Но вот парни прошли мимо. Их голоса слышались уже где-то в отдалении и постепенно начали замирать в ночной безмолвной темноте.
И тут случилось то, чего я никак не ожидал и не мог ожидать: Аксинья порывисто обняла меня руками за шею, прижалась лицом к моей груди и безудержно заплакала.
— Ох, ты не знаешь, как мне трудно здесь… как мне трудно!.. — порывисто шептала она сквозь слезы. — Пожалей ты меня, увези ты меня куда-нибудь… Я куда хочешь пойду за тобой, хоть на край света, только не оставляй меня здесь… Не оставляй! И делай со мной все, что хочешь… Все, что хочешь, — с почти уже громким плачем повторила Аксинья, — я на все согласна… На все!
Я, как мог, утешал девушку, уговаривал ее не плакать, гладил ей волосы и руки, вытирал ее слезы. Но у меня явно ничего не выходило: она продолжала плакать. Я стоял рядом, не зная, что же такое сделать, чтобы она успокоилась, и невольно думал: ну куда же я могу увезти ее, если и самому-то мне уезжать, в сущности, некуда? Возможности мои крайне ограничены. Она, впрочем, знает это и сама. И если все же просит увезти отсюда, то это, наверно, только от отчаяния… Опять же это «делай со мной что хочешь, я на все согласна». Не знаю, как у кого, но у меня, по крайней мере, в ту пору (а было мне тогда почти семнадцать лет, и, по деревенским представлениям, я считался уже вполне взрослым парнем, которого в случае надобности можно было даже оженить), так вот, в ту пору отношение к девушкам у меня было необычайно бережным и чистым. Каждая девушка, тем более та, которая по душе, казалась мне существом необыкновенным, полным красоты и радости. И я даже мысленно не допускал, что можно ни за что ни про что просто мимоходом опозорить, обидеть девушку, если даже она в минуту слабости либо отчаяния сама как бы жаждет этой «обиды». Недаром даже слово «девушка» до сих пор остается одним из любимейших моих слов, и оно всегда звучит для меня как-то по-особенному чисто, мягко и ласково.

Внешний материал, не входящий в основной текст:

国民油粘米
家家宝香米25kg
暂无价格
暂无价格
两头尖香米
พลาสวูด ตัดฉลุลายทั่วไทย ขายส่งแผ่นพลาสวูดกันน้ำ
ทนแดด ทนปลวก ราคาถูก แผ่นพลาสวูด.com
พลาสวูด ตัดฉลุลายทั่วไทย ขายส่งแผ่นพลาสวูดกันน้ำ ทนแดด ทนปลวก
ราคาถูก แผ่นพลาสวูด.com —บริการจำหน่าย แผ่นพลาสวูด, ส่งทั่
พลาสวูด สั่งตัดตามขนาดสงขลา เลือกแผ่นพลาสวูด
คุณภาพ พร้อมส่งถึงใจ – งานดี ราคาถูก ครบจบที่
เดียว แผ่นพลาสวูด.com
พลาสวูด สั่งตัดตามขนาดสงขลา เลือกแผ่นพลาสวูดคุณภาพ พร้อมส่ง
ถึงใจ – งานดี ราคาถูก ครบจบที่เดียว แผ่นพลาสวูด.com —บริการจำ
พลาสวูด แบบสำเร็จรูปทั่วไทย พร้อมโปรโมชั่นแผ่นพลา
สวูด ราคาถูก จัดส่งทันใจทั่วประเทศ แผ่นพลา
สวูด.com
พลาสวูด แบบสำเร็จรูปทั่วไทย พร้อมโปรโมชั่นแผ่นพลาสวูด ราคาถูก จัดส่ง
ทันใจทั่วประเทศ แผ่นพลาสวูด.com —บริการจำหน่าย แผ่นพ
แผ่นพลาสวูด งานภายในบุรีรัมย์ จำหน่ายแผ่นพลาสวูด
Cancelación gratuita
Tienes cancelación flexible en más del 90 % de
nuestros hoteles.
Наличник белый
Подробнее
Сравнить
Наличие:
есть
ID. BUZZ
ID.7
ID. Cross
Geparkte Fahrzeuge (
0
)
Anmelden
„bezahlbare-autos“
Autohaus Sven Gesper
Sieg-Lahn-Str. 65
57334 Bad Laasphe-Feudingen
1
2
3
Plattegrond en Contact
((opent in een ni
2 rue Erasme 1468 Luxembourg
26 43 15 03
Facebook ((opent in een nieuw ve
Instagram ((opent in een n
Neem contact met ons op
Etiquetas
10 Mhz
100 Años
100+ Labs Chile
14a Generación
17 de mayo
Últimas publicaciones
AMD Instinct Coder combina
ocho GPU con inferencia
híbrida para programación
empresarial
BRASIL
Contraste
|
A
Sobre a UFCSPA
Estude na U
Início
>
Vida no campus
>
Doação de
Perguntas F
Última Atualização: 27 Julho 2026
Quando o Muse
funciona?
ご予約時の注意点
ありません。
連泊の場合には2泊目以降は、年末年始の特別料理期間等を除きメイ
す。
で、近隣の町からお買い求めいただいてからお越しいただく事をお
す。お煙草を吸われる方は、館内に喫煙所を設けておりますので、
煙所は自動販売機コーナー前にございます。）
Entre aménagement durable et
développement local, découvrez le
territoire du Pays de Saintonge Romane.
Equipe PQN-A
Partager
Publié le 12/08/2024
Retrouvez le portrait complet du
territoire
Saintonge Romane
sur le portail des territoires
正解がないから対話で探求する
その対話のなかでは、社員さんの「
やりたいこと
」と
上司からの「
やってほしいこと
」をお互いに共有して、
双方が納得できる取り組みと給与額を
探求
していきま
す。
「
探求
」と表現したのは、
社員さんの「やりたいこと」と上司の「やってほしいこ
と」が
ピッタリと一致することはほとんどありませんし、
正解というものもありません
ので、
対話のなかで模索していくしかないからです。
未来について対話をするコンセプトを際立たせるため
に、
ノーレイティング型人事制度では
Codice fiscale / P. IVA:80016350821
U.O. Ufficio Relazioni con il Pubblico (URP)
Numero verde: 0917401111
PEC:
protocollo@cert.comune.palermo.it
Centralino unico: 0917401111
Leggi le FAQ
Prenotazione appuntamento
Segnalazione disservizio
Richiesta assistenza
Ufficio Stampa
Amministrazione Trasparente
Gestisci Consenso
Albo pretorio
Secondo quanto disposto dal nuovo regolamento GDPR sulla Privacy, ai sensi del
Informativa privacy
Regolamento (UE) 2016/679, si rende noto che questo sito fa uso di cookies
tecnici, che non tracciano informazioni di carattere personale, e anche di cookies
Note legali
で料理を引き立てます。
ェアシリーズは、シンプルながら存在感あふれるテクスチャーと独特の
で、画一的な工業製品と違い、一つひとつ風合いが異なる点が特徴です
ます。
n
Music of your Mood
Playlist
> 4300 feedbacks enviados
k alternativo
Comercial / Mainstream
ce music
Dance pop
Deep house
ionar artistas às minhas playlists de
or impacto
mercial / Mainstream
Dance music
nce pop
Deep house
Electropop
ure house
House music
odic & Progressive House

Конечно, я не «обидел» Аксинью. И не только потому, что сущность «обиды» знал в ту пору лишь чисто теоретически, но и потому, что у меня были совсем иные представления как о девушках, так и об отношении к ним. И я не мог разрушить этих представлений.
Мало-помалу Аксинья успокоилась, и мы вышли из своего укрытия. Аксинья улыбнулась и даже рассмеялась.
— Что это я, дура, расплакалась? — заговорила она, обращаясь не то ко мне, не то к самой себе. — Вот уж действительно дура так дура…
Но было ясно, что смеялась она, осуждая себя за невольные слезы, больше для видимости. На деле ей было совсем не до смеха.